Will check the next suggestion shortly.

(work got busy)

huh. on admin nodes I get either a reading error or a message about 0 population, but splunk is running on all splunk servers.

I think we're getting some things confused a bit here.

Please correct me if I'm wrong anywhere.

1) Your index=os is supposed to collect data from remote (i.e. not hosting splunk infrastructure) hosts

2) You are using Universal Forwarders installed on those hosts to get events from them

The obvious questions (some of which @isoutamo already asked, but I'm not sure if you interpreted them correctly) are:

1) Have there been any changes introduced to your splunk environment around the time the events stopped being ingested?

2) If you are indeed using Universal Forwarders - are they running on the hosts you are getting events from? Not on your splunk servers! On those non-splunk servers you're pulling your logs from.

3) If your Universal Forwarders are running, verify if logs are being ingested from those hosts into _internal index - @isoutamo showed you a search for it

4) If you have recent events in _internal but don't have recent events in the os index, well... either you're filtering them out on your splunk servers (less probable) or they are simply not being ingested from the source machines (more probable). In either case you'd have to go through your your config starting from looking through inputs.conf on your UFs.

And you see internal logs from those on your splunk server?
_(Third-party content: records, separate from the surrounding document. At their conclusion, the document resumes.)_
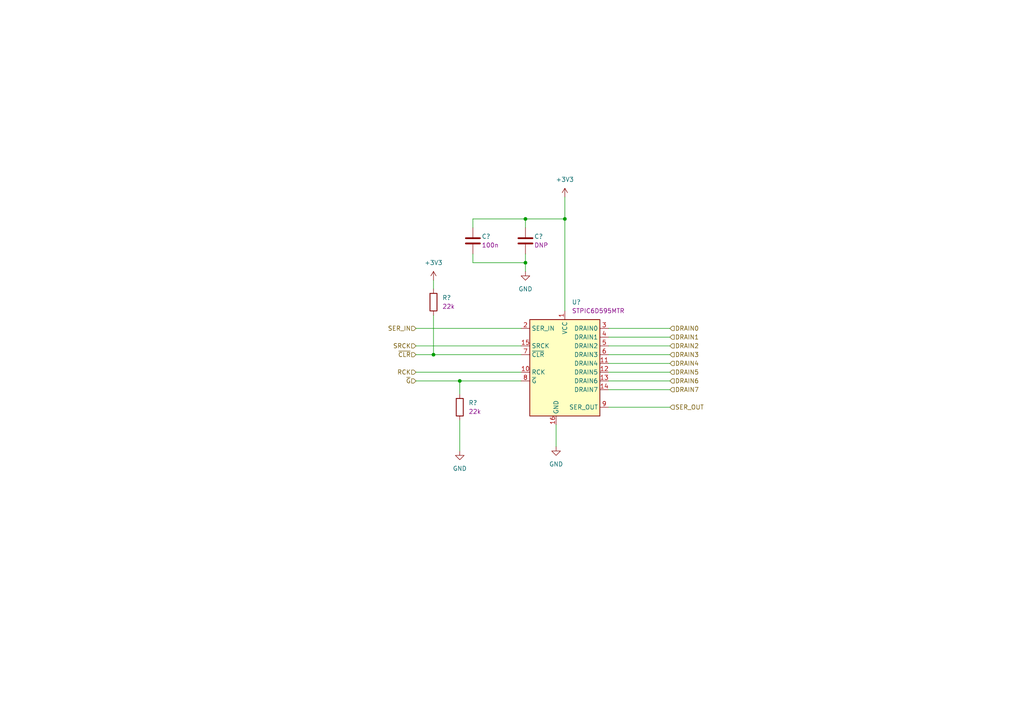
<source format=kicad_sch>
(kicad_sch (version 20211123) (generator eeschema)

  (uuid decf2e1e-bbe5-422a-9188-49b62e303640)

  (paper "A4")

  (title_block
    (title "Gear Display Board")
    (date "2022-08-07")
    (rev "1.0")
    (company "Kallio Designs Oy")
    (comment 1 "Teemu Latonen")
    (comment 2 "ASSEMBLY_PN")
    (comment 3 "PCB_PN")
  )

  

  (bus_alias "I2C" (members "SDA" "SCL"))
  (bus_alias "SPI" (members "MISO" "MOSI" "SCL"))
  (junction (at 163.83 63.5) (diameter 0) (color 0 0 0 0)
    (uuid 01878a9e-7603-4ef9-b33b-eaad2de91e1f)
  )
  (junction (at 133.35 110.49) (diameter 0) (color 0 0 0 0)
    (uuid 24725c5f-c484-4990-ac1f-624e3ab08555)
  )
  (junction (at 125.73 102.87) (diameter 0) (color 0 0 0 0)
    (uuid 97586ea6-7819-41dd-8793-8dbcfa2322b9)
  )
  (junction (at 152.4 76.2) (diameter 0) (color 0 0 0 0)
    (uuid d6b5b0b1-6291-4f0a-9b2b-65de09bca802)
  )
  (junction (at 152.4 63.5) (diameter 0) (color 0 0 0 0)
    (uuid e745b0d5-6f7d-4e0e-bebd-5b60336ad444)
  )

  (wire (pts (xy 120.65 110.49) (xy 133.35 110.49))
    (stroke (width 0) (type default) (color 0 0 0 0))
    (uuid 0e07e6fe-bdb4-4b01-91a6-c83f6c000ce9)
  )
  (wire (pts (xy 133.35 110.49) (xy 133.35 114.3))
    (stroke (width 0) (type default) (color 0 0 0 0))
    (uuid 14e56a40-0172-4043-b10d-e816b2bb4343)
  )
  (wire (pts (xy 176.53 100.33) (xy 194.31 100.33))
    (stroke (width 0) (type default) (color 0 0 0 0))
    (uuid 16455b01-65d7-4d5a-bc3e-dbd6b2fc67af)
  )
  (wire (pts (xy 161.29 129.54) (xy 161.29 123.19))
    (stroke (width 0) (type default) (color 0 0 0 0))
    (uuid 1ac6f39e-00d8-4784-946c-2f4c3ee05761)
  )
  (wire (pts (xy 125.73 91.44) (xy 125.73 102.87))
    (stroke (width 0) (type default) (color 0 0 0 0))
    (uuid 2246877e-1586-47c5-b60a-fd1d5a04eb1f)
  )
  (wire (pts (xy 176.53 113.03) (xy 194.31 113.03))
    (stroke (width 0) (type default) (color 0 0 0 0))
    (uuid 2e75dcf2-1e8a-471a-9c08-f2cbd8d24b5d)
  )
  (wire (pts (xy 125.73 81.28) (xy 125.73 83.82))
    (stroke (width 0) (type default) (color 0 0 0 0))
    (uuid 30bc8f95-c805-4255-9d12-4213c00292af)
  )
  (wire (pts (xy 152.4 66.04) (xy 152.4 63.5))
    (stroke (width 0) (type default) (color 0 0 0 0))
    (uuid 365ae196-f3e3-466e-85e6-a930dc0df621)
  )
  (wire (pts (xy 152.4 76.2) (xy 152.4 73.66))
    (stroke (width 0) (type default) (color 0 0 0 0))
    (uuid 447880bf-1f0b-42ce-a54d-b2e43c9a6cc9)
  )
  (wire (pts (xy 152.4 63.5) (xy 163.83 63.5))
    (stroke (width 0) (type default) (color 0 0 0 0))
    (uuid 48563c08-f62a-4975-bbf7-97f8cb358554)
  )
  (wire (pts (xy 120.65 107.95) (xy 151.13 107.95))
    (stroke (width 0) (type default) (color 0 0 0 0))
    (uuid 4aaf43e6-7f33-4442-ad1a-8e50e11c5c91)
  )
  (wire (pts (xy 137.16 63.5) (xy 152.4 63.5))
    (stroke (width 0) (type default) (color 0 0 0 0))
    (uuid 55a052f7-0670-4cd5-96fd-371b63538d2d)
  )
  (wire (pts (xy 176.53 118.11) (xy 194.31 118.11))
    (stroke (width 0) (type default) (color 0 0 0 0))
    (uuid 63def04e-f9b7-4cb4-a243-55542e7e4ca2)
  )
  (wire (pts (xy 137.16 73.66) (xy 137.16 76.2))
    (stroke (width 0) (type default) (color 0 0 0 0))
    (uuid 680afe65-e5ca-401f-852f-1a276db1f94a)
  )
  (wire (pts (xy 151.13 95.25) (xy 120.65 95.25))
    (stroke (width 0) (type default) (color 0 0 0 0))
    (uuid 6b32e25d-b667-412b-8572-6239d7a582f0)
  )
  (wire (pts (xy 152.4 78.74) (xy 152.4 76.2))
    (stroke (width 0) (type default) (color 0 0 0 0))
    (uuid 6e022a2e-0bb3-4599-87b7-4f2b90478f86)
  )
  (wire (pts (xy 176.53 107.95) (xy 194.31 107.95))
    (stroke (width 0) (type default) (color 0 0 0 0))
    (uuid 8473983c-8ed2-4d1f-bcfb-b031e907cf3d)
  )
  (wire (pts (xy 176.53 110.49) (xy 194.31 110.49))
    (stroke (width 0) (type default) (color 0 0 0 0))
    (uuid 92e09ed5-e91e-4c4b-9923-5214fb280f10)
  )
  (wire (pts (xy 176.53 95.25) (xy 194.31 95.25))
    (stroke (width 0) (type default) (color 0 0 0 0))
    (uuid 958e66b1-b56c-4830-a8d9-4f5447f67e2a)
  )
  (wire (pts (xy 176.53 105.41) (xy 194.31 105.41))
    (stroke (width 0) (type default) (color 0 0 0 0))
    (uuid 969b5c15-ce15-4b25-aad7-78d86817257b)
  )
  (wire (pts (xy 133.35 110.49) (xy 151.13 110.49))
    (stroke (width 0) (type default) (color 0 0 0 0))
    (uuid 9bb886a9-6a41-4b6e-b942-8e1488934b94)
  )
  (wire (pts (xy 176.53 102.87) (xy 194.31 102.87))
    (stroke (width 0) (type default) (color 0 0 0 0))
    (uuid a054876f-0318-4e2b-af42-c23daeeff269)
  )
  (wire (pts (xy 163.83 57.15) (xy 163.83 63.5))
    (stroke (width 0) (type default) (color 0 0 0 0))
    (uuid ac9c0062-a47f-47e6-a7a7-844527544879)
  )
  (wire (pts (xy 176.53 97.79) (xy 194.31 97.79))
    (stroke (width 0) (type default) (color 0 0 0 0))
    (uuid c7843eac-7a57-4697-ad59-11d3a5455e9f)
  )
  (wire (pts (xy 163.83 63.5) (xy 163.83 90.17))
    (stroke (width 0) (type default) (color 0 0 0 0))
    (uuid c7bef860-09b0-4077-b581-4721c57bdec0)
  )
  (wire (pts (xy 137.16 66.04) (xy 137.16 63.5))
    (stroke (width 0) (type default) (color 0 0 0 0))
    (uuid cb260a63-869e-4d9f-872e-257279de61ce)
  )
  (wire (pts (xy 120.65 100.33) (xy 151.13 100.33))
    (stroke (width 0) (type default) (color 0 0 0 0))
    (uuid cb61624a-3d85-44e4-81c9-4a1eb5e0a502)
  )
  (wire (pts (xy 137.16 76.2) (xy 152.4 76.2))
    (stroke (width 0) (type default) (color 0 0 0 0))
    (uuid d6d2601b-98f8-4493-97d1-5b08546ddb3b)
  )
  (wire (pts (xy 133.35 130.81) (xy 133.35 121.92))
    (stroke (width 0) (type default) (color 0 0 0 0))
    (uuid e19d3079-d020-467a-b95c-c98b554ad634)
  )
  (wire (pts (xy 125.73 102.87) (xy 151.13 102.87))
    (stroke (width 0) (type default) (color 0 0 0 0))
    (uuid f56ce1f2-e2ad-4a6b-bc59-a40e3b9f52b5)
  )
  (wire (pts (xy 120.65 102.87) (xy 125.73 102.87))
    (stroke (width 0) (type default) (color 0 0 0 0))
    (uuid f6aed430-7a8b-4abb-abad-4cec9eb6fa37)
  )

  (hierarchical_label "SER_IN" (shape input) (at 120.65 95.25 180)
    (effects (font (size 1.27 1.27)) (justify right))
    (uuid 1e8f6490-d693-44d9-83bf-9656b962c3fa)
  )
  (hierarchical_label "RCK" (shape input) (at 120.65 107.95 180)
    (effects (font (size 1.27 1.27)) (justify right))
    (uuid 1f727c81-b15f-4881-b081-88cf3ad99088)
  )
  (hierarchical_label "~{G}" (shape input) (at 120.65 110.49 180)
    (effects (font (size 1.27 1.27)) (justify right))
    (uuid 24413c7e-a81a-4fce-acdd-21c778db5242)
  )
  (hierarchical_label "DRAIN0" (shape input) (at 194.31 95.25 0)
    (effects (font (size 1.27 1.27)) (justify left))
    (uuid 2e35f608-8296-4949-9861-ef25701bb8e9)
  )
  (hierarchical_label "SER_OUT" (shape input) (at 194.31 118.11 0)
    (effects (font (size 1.27 1.27)) (justify left))
    (uuid 41fc04da-b83d-4999-a101-95174f64e0a2)
  )
  (hierarchical_label "DRAIN3" (shape input) (at 194.31 102.87 0)
    (effects (font (size 1.27 1.27)) (justify left))
    (uuid 46d3f178-f697-4336-b66e-e7e923fdeb28)
  )
  (hierarchical_label "DRAIN5" (shape input) (at 194.31 107.95 0)
    (effects (font (size 1.27 1.27)) (justify left))
    (uuid 4da179b2-fa2e-4361-88e6-a0ae88adc000)
  )
  (hierarchical_label "DRAIN7" (shape input) (at 194.31 113.03 0)
    (effects (font (size 1.27 1.27)) (justify left))
    (uuid 4f377512-e0cd-4526-bdea-817f67b92b62)
  )
  (hierarchical_label "DRAIN4" (shape input) (at 194.31 105.41 0)
    (effects (font (size 1.27 1.27)) (justify left))
    (uuid 80f85187-531c-4a17-922c-ad92c1d03c59)
  )
  (hierarchical_label "DRAIN6" (shape input) (at 194.31 110.49 0)
    (effects (font (size 1.27 1.27)) (justify left))
    (uuid a20665dd-dcd3-496d-b91b-f2b9c7dc9445)
  )
  (hierarchical_label "~{CLR}" (shape input) (at 120.65 102.87 180)
    (effects (font (size 1.27 1.27)) (justify right))
    (uuid a47c1924-5431-4aec-b15d-270343bcb3a5)
  )
  (hierarchical_label "DRAIN2" (shape input) (at 194.31 100.33 0)
    (effects (font (size 1.27 1.27)) (justify left))
    (uuid b841ab4a-f1a2-4e10-bb3f-96f6be581edc)
  )
  (hierarchical_label "DRAIN1" (shape input) (at 194.31 97.79 0)
    (effects (font (size 1.27 1.27)) (justify left))
    (uuid c231ec2e-f491-4e2f-8d95-5423b6eb4e42)
  )
  (hierarchical_label "SRCK" (shape input) (at 120.65 100.33 180)
    (effects (font (size 1.27 1.27)) (justify right))
    (uuid ff786c7d-cf82-4ecd-bd71-93ec66b9c563)
  )

  (symbol (lib_id "power:+3V3") (at 163.83 57.15 0)
    (in_bom yes) (on_board yes) (fields_autoplaced)
    (uuid 1fe820ac-7f75-4793-aa8a-8d82a80c3670)
    (property "Reference" "#PWR?" (id 0) (at 163.83 60.96 0)
      (effects (font (size 1.27 1.27)) hide)
    )
    (property "Value" "+3V3" (id 1) (at 163.83 52.07 0))
    (property "Footprint" "" (id 2) (at 163.83 57.15 0)
      (effects (font (size 1.27 1.27)) hide)
    )
    (property "Datasheet" "" (id 3) (at 163.83 57.15 0)
      (effects (font (size 1.27 1.27)) hide)
    )
    (pin "1" (uuid 35dd5cfc-a277-4ea4-bb35-31f0756e7126))
  )

  (symbol (lib_id "KD_Capacitor:C_0805_DNP") (at 152.4 69.85 0)
    (in_bom yes) (on_board yes)
    (uuid 31379585-af14-438b-bfc5-6eac40a11502)
    (property "Reference" "C?" (id 0) (at 154.94 68.58 0)
      (effects (font (size 1.27 1.27)) (justify left))
    )
    (property "Value" "C_0805_1u_X7R_25V" (id 1) (at 139.7 38.1 0)
      (effects (font (size 1.27 1.27)) (justify left) hide)
    )
    (property "Footprint" "KD_Capacitor:C_0805_2012Metric_DNP" (id 2) (at 139.7 55.88 0)
      (effects (font (size 1.27 1.27)) (justify left) hide)
    )
    (property "Datasheet" "https://api.kemet.com/component-edge/download/datasheet/CBR08C279B5GAC.pdf" (id 3) (at 139.7 58.42 0)
      (effects (font (size 1.27 1.27)) (justify left) hide)
    )
    (property "Code" "DNP" (id 4) (at 154.94 71.12 0)
      (effects (font (size 1.27 1.27)) (justify left))
    )
    (property "Manufacturer" "DNP" (id 5) (at 139.7 40.64 0)
      (effects (font (size 1.27 1.27)) (justify left) hide)
    )
    (property "MFG_PartNo" "DNP" (id 6) (at 139.7 43.18 0)
      (effects (font (size 1.27 1.27)) (justify left) hide)
    )
    (property "Supplier" "DNP" (id 7) (at 139.7 45.72 0)
      (effects (font (size 1.27 1.27)) (justify left) hide)
    )
    (property "Supplier_PartNo" "DNP" (id 8) (at 139.7 48.26 0)
      (effects (font (size 1.27 1.27)) (justify left) hide)
    )
    (property "DNP" "T" (id 9) (at 139.7 50.8 0)
      (effects (font (size 1.27 1.27)) (justify left) hide)
    )
    (property "Price" "0.00" (id 10) (at 139.7 53.34 0)
      (effects (font (size 1.27 1.27)) (justify left) hide)
    )
    (pin "1" (uuid c21425de-fdd3-4034-9e4e-35a77a12d731))
    (pin "2" (uuid 2a3b3cb2-27df-4c6c-8a04-03a4cd726a0b))
  )

  (symbol (lib_id "KD_IC_Buffer_Driver_Interface:Shift_register_OC_8bit_STPIC6D595MTR") (at 163.83 105.41 0)
    (in_bom yes) (on_board yes) (fields_autoplaced)
    (uuid 35702365-57d1-4af2-a1b1-f075fcb9dec1)
    (property "Reference" "U?" (id 0) (at 165.8494 87.63 0)
      (effects (font (size 1.27 1.27)) (justify left))
    )
    (property "Value" "Shift_register_OC_8bit_STPIC6D595MTR" (id 1) (at 146.05 43.18 0)
      (effects (font (size 1.27 1.27)) (justify left) hide)
    )
    (property "Footprint" "KD_Package_SO:SOIC127P600X200-16N" (id 2) (at 146.05 60.96 0)
      (effects (font (size 1.27 1.27)) (justify left) hide)
    )
    (property "Datasheet" "https://www.st.com/content/ccc/resource/technical/document/datasheet/e5/1c/d3/4a/66/f5/41/dc/CD00163738.pdf/files/CD00163738.pdf/jcr:content/translations/en.CD00163738.pdf" (id 3) (at 146.05 63.5 0)
      (effects (font (size 1.27 1.27)) (justify left) hide)
    )
    (property "Code" "STPIC6D595MTR" (id 4) (at 165.8494 90.17 0)
      (effects (font (size 1.27 1.27)) (justify left))
    )
    (property "Manufacturer" "STMicroelectronics" (id 5) (at 146.05 45.72 0)
      (effects (font (size 1.27 1.27)) (justify left) hide)
    )
    (property "MFG_PartNo" "STPIC6D595MTR" (id 6) (at 146.05 48.26 0)
      (effects (font (size 1.27 1.27)) (justify left) hide)
    )
    (property "Supplier" "Digi-Key" (id 7) (at 146.05 50.8 0)
      (effects (font (size 1.27 1.27)) (justify left) hide)
    )
    (property "Supplier_PartNo" "497-6329-1-ND" (id 8) (at 146.05 53.34 0)
      (effects (font (size 1.27 1.27)) (justify left) hide)
    )
    (property "DNP" "F" (id 9) (at 146.05 55.88 0)
      (effects (font (size 1.27 1.27)) (justify left) hide)
    )
    (property "Price" "0.9" (id 10) (at 146.05 58.42 0)
      (effects (font (size 1.27 1.27)) (justify left) hide)
    )
    (pin "1" (uuid e3ac3ad4-0d0c-4491-8f42-f0ba67cb2519))
    (pin "10" (uuid 582f9e23-595a-4d2d-8b2a-6148c409653b))
    (pin "11" (uuid 40d9014f-b919-48ee-8238-63c13566a215))
    (pin "12" (uuid a8030060-7724-4759-b6c4-4dcecd0fc13e))
    (pin "13" (uuid 8d0f6ab6-45b6-4998-b557-b9011cc9d0cb))
    (pin "14" (uuid fa811c64-0432-4bcb-abd2-ccd6c90dee90))
    (pin "15" (uuid 9d76607b-8f3c-4f0a-82f6-57619aa0dab4))
    (pin "16" (uuid 8bf27187-ac72-4a56-9c62-779e617afae4))
    (pin "2" (uuid db77c705-450e-4af4-ab51-b980cc0b4d1b))
    (pin "3" (uuid 417855d8-e82b-4a10-bcaa-17dbc7d91770))
    (pin "4" (uuid d93b2dbd-3f9c-4117-820c-ceaad9c9215a))
    (pin "5" (uuid 5e28b3ba-70cb-450a-a63a-bdc99842cda9))
    (pin "6" (uuid eb5cb0d3-c197-4d6f-b5ee-e63300dcfa11))
    (pin "7" (uuid b66f5958-019e-446f-97cf-778363a88a37))
    (pin "8" (uuid b1dacd7b-1849-439a-a8d2-68687d92181c))
    (pin "9" (uuid c01b2407-c8e5-415c-a801-8bb85f7492a3))
  )

  (symbol (lib_id "power:GND") (at 161.29 129.54 0)
    (in_bom yes) (on_board yes) (fields_autoplaced)
    (uuid 38733303-5a77-467f-9b12-23daab59d282)
    (property "Reference" "#PWR?" (id 0) (at 161.29 135.89 0)
      (effects (font (size 1.27 1.27)) hide)
    )
    (property "Value" "GND" (id 1) (at 161.29 134.62 0))
    (property "Footprint" "" (id 2) (at 161.29 129.54 0)
      (effects (font (size 1.27 1.27)) hide)
    )
    (property "Datasheet" "" (id 3) (at 161.29 129.54 0)
      (effects (font (size 1.27 1.27)) hide)
    )
    (pin "1" (uuid 4823eb30-7c75-42e7-bb43-620be0e7fc80))
  )

  (symbol (lib_id "power:+3V3") (at 125.73 81.28 0)
    (in_bom yes) (on_board yes) (fields_autoplaced)
    (uuid 3eddf3fe-019e-423c-970c-e76a8fa757ca)
    (property "Reference" "#PWR?" (id 0) (at 125.73 85.09 0)
      (effects (font (size 1.27 1.27)) hide)
    )
    (property "Value" "+3V3" (id 1) (at 125.73 76.2 0))
    (property "Footprint" "" (id 2) (at 125.73 81.28 0)
      (effects (font (size 1.27 1.27)) hide)
    )
    (property "Datasheet" "" (id 3) (at 125.73 81.28 0)
      (effects (font (size 1.27 1.27)) hide)
    )
    (pin "1" (uuid 4eb01336-aeb0-4323-9679-707677894ba5))
  )

  (symbol (lib_id "KD_Resistor:R_0603_22k_1%") (at 133.35 118.11 0)
    (in_bom yes) (on_board yes) (fields_autoplaced)
    (uuid 85c88b16-547c-42ff-8f38-cf8d1d586cfe)
    (property "Reference" "R?" (id 0) (at 135.89 116.8399 0)
      (effects (font (size 1.27 1.27)) (justify left))
    )
    (property "Value" "R_0603_22k_1%" (id 1) (at 120.65 86.36 0)
      (effects (font (size 1.27 1.27)) (justify left) hide)
    )
    (property "Footprint" "KD_Resistor:R_0603_1608Metric" (id 2) (at 120.65 104.14 0)
      (effects (font (size 1.27 1.27)) (justify left) hide)
    )
    (property "Datasheet" "https://www.yageo.com/upload/media/product/productsearch/datasheet/rchip/PYu-RC_Group_51_RoHS_L_11.pdf" (id 3) (at 120.65 106.68 0)
      (effects (font (size 1.27 1.27)) (justify left) hide)
    )
    (property "Code" "22k" (id 4) (at 135.89 119.3799 0)
      (effects (font (size 1.27 1.27)) (justify left))
    )
    (property "Manufacturer" "YAGEO" (id 5) (at 120.65 88.9 0)
      (effects (font (size 1.27 1.27)) (justify left) hide)
    )
    (property "MFG_PartNo" "311-22.0KHRCT-ND" (id 6) (at 120.65 91.44 0)
      (effects (font (size 1.27 1.27)) (justify left) hide)
    )
    (property "Supplier" "Digi-Key" (id 7) (at 120.65 93.98 0)
      (effects (font (size 1.27 1.27)) (justify left) hide)
    )
    (property "Supplier_PartNo" "311-22.0KHRCT-ND" (id 8) (at 120.65 96.52 0)
      (effects (font (size 1.27 1.27)) (justify left) hide)
    )
    (property "DNP" "F" (id 9) (at 120.65 99.06 0)
      (effects (font (size 1.27 1.27)) (justify left) hide)
    )
    (property "Price" "0.01" (id 10) (at 120.65 101.6 0)
      (effects (font (size 1.27 1.27)) (justify left) hide)
    )
    (pin "1" (uuid c0f7efb1-2854-476d-a76e-1659dd9f22f2))
    (pin "2" (uuid 90067bc2-fa3b-4c94-b95f-53c51d991a91))
  )

  (symbol (lib_id "power:GND") (at 133.35 130.81 0)
    (in_bom yes) (on_board yes) (fields_autoplaced)
    (uuid 8a9f5237-3327-4de8-b1f5-ca10a3528a76)
    (property "Reference" "#PWR?" (id 0) (at 133.35 137.16 0)
      (effects (font (size 1.27 1.27)) hide)
    )
    (property "Value" "GND" (id 1) (at 133.35 135.89 0))
    (property "Footprint" "" (id 2) (at 133.35 130.81 0)
      (effects (font (size 1.27 1.27)) hide)
    )
    (property "Datasheet" "" (id 3) (at 133.35 130.81 0)
      (effects (font (size 1.27 1.27)) hide)
    )
    (pin "1" (uuid bdd53d02-a3dc-461d-88c0-740d28342e46))
  )

  (symbol (lib_id "KD_Capacitor:C_0603_100n_X7R_50V") (at 137.16 69.85 0)
    (in_bom yes) (on_board yes)
    (uuid 95c82c7d-c9d5-43a4-8f49-88c917586d23)
    (property "Reference" "C?" (id 0) (at 139.7 68.58 0)
      (effects (font (size 1.27 1.27)) (justify left))
    )
    (property "Value" "C_0603_100n_X7R_50V" (id 1) (at 124.46 38.1 0)
      (effects (font (size 1.27 1.27)) (justify left) hide)
    )
    (property "Footprint" "KD_Capacitor:C_0603_1608Metric" (id 2) (at 124.46 55.88 0)
      (effects (font (size 1.27 1.27)) (justify left) hide)
    )
    (property "Datasheet" "http://www.samsungsem.com/kr/support/product-search/mlcc/CL10B104KB8NNWC.jsp" (id 3) (at 124.46 58.42 0)
      (effects (font (size 1.27 1.27)) (justify left) hide)
    )
    (property "Code" "100n" (id 4) (at 139.7 71.12 0)
      (effects (font (size 1.27 1.27)) (justify left))
    )
    (property "Manufacturer" "Samsung" (id 5) (at 124.46 40.64 0)
      (effects (font (size 1.27 1.27)) (justify left) hide)
    )
    (property "MFG_PartNo" "CL10B104KB8NNWC" (id 6) (at 124.46 43.18 0)
      (effects (font (size 1.27 1.27)) (justify left) hide)
    )
    (property "Supplier" "Digi-Key" (id 7) (at 124.46 45.72 0)
      (effects (font (size 1.27 1.27)) (justify left) hide)
    )
    (property "Supplier_PartNo" "1276-1935-1-ND" (id 8) (at 124.46 48.26 0)
      (effects (font (size 1.27 1.27)) (justify left) hide)
    )
    (property "DNP" "F" (id 9) (at 124.46 50.8 0)
      (effects (font (size 1.27 1.27)) (justify left) hide)
    )
    (property "Price" "0.01" (id 10) (at 124.46 53.34 0)
      (effects (font (size 1.27 1.27)) (justify left) hide)
    )
    (pin "1" (uuid 0655c274-47a9-4037-a2b0-fe43e29e575d))
    (pin "2" (uuid 18fdec11-ba34-461d-9548-f765aa3ea974))
  )

  (symbol (lib_id "power:GND") (at 152.4 78.74 0)
    (in_bom yes) (on_board yes) (fields_autoplaced)
    (uuid a4d45b8c-a2bd-4e03-aa51-b04e88c4fdf1)
    (property "Reference" "#PWR?" (id 0) (at 152.4 85.09 0)
      (effects (font (size 1.27 1.27)) hide)
    )
    (property "Value" "GND" (id 1) (at 152.4 83.82 0))
    (property "Footprint" "" (id 2) (at 152.4 78.74 0)
      (effects (font (size 1.27 1.27)) hide)
    )
    (property "Datasheet" "" (id 3) (at 152.4 78.74 0)
      (effects (font (size 1.27 1.27)) hide)
    )
    (pin "1" (uuid 4a7212c3-4104-44a0-a492-8c54ec47a111))
  )

  (symbol (lib_id "KD_Resistor:R_0603_22k_1%") (at 125.73 87.63 0)
    (in_bom yes) (on_board yes) (fields_autoplaced)
    (uuid cd4047b7-15ec-4d6b-9b52-d3810b0c7252)
    (property "Reference" "R?" (id 0) (at 128.27 86.3599 0)
      (effects (font (size 1.27 1.27)) (justify left))
    )
    (property "Value" "R_0603_22k_1%" (id 1) (at 113.03 55.88 0)
      (effects (font (size 1.27 1.27)) (justify left) hide)
    )
    (property "Footprint" "KD_Resistor:R_0603_1608Metric" (id 2) (at 113.03 73.66 0)
      (effects (font (size 1.27 1.27)) (justify left) hide)
    )
    (property "Datasheet" "https://www.yageo.com/upload/media/product/productsearch/datasheet/rchip/PYu-RC_Group_51_RoHS_L_11.pdf" (id 3) (at 113.03 76.2 0)
      (effects (font (size 1.27 1.27)) (justify left) hide)
    )
    (property "Code" "22k" (id 4) (at 128.27 88.8999 0)
      (effects (font (size 1.27 1.27)) (justify left))
    )
    (property "Manufacturer" "YAGEO" (id 5) (at 113.03 58.42 0)
      (effects (font (size 1.27 1.27)) (justify left) hide)
    )
    (property "MFG_PartNo" "311-22.0KHRCT-ND" (id 6) (at 113.03 60.96 0)
      (effects (font (size 1.27 1.27)) (justify left) hide)
    )
    (property "Supplier" "Digi-Key" (id 7) (at 113.03 63.5 0)
      (effects (font (size 1.27 1.27)) (justify left) hide)
    )
    (property "Supplier_PartNo" "311-22.0KHRCT-ND" (id 8) (at 113.03 66.04 0)
      (effects (font (size 1.27 1.27)) (justify left) hide)
    )
    (property "DNP" "F" (id 9) (at 113.03 68.58 0)
      (effects (font (size 1.27 1.27)) (justify left) hide)
    )
    (property "Price" "0.01" (id 10) (at 113.03 71.12 0)
      (effects (font (size 1.27 1.27)) (justify left) hide)
    )
    (pin "1" (uuid d725c8f8-07fd-4f66-9e98-d470e59ef6e2))
    (pin "2" (uuid 64ac9fb9-01e6-4eb1-80e3-144db75d77d3))
  )
)

</source>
index=_internal host!=<your splunk server>
| stats max(_time) as _time count by host

Or just use MC on your node (I suppose that you have enabled Forwarding monitoring in it).

r. Ismo 

Finally getting around to this.

On all servers where splunk is installed the service splunkd is running.

(an example from grep:
{server}-106 | CHANGED | rc=0 >>
splunk 5131 1 0 Apr07 ? 01:18:04 splunkd -p 8089 start
splunk 5233 5131 0 Apr07 ? 00:00:00 [splunkd pid=5131] splunkd -p 8089 start [process-runner]

)

running the

index=_internal host!=utility-log-* | stats max(_time) as _time count by host

returns many servers.

Again. The only changes made to the clients and servers has been patching, updating and rebooting . Yes _some_ of the servers did not have the imitating with accept-license. but that's been fixed.

So it looks like I have no hope of getting this fixed due to the way Splunk does "support".

Hi

If you are running it with systemd then this should work

  - name: "Start Splunk via service"
    service:
      name: "{{ splunk_service_name }}"
      state: started
    become: yes
    become_user: "{{ privileged_user }}"
    when:
      - splunk.enable_service
      - ansible_system is match("Linux")

Also after you have installed / updated splunk you must add/update (read: 1st remove then add) boot-start again like

- name: "Enable service via boot-start - Linux (init)"
  command: "{{ splunk.exec }} enable boot-start -user {{ splunk.user }} --accept-license --answer-yes --no-prompt"
  become: yes
  become_user: "{{ privileged_user }}"
  when:
    - ansible_system is match("Linux") and not splunk_systemd

and if outside of systemd

  - name: "Start Splunk via CLI"
    command: "{{ splunk.exec }} start --accept-license --answer-yes --no-prompt"
    register: start_splunk
    changed_when: start_splunk.rc == 0 and 'already running' not in start_splunk.stdout
    when: not splunk.enable_service
    until: start_splunk.rc == 0
    retries: 5
    delay: 10
    become: yes
    become_user: "{{ splunk.user }}"

These are same as/based on  (https://github.com/splunk/splunk-ansible).

r. Ismo

I presume those are all ansible plays.

Thank you.

Now to run those and see how they _will_ fail.